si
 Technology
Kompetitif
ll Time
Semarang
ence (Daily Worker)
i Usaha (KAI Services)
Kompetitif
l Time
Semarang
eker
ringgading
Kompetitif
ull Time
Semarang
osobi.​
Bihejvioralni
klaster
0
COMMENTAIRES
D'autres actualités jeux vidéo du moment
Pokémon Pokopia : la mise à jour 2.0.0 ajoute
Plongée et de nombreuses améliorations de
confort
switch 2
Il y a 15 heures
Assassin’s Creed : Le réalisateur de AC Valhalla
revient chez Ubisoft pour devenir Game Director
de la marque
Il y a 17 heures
++++++
-- Exercise details --
Start at the line with "D'autres actualités jeux vidéo du moment". Give that line and every line after it again, word for word, through the last line above.

-- Exercise answer --
D'autres actualités jeux vidéo du moment
Pokémon Pokopia : la mise à jour 2.0.0 ajoute
Plongée et de nombreuses améliorations de
confort
switch 2
Il y a 15 heures
Assassin’s Creed : Le réalisateur de AC Valhalla
revient chez Ubisoft pour devenir Game Director
de la marque
Il y a 17 heures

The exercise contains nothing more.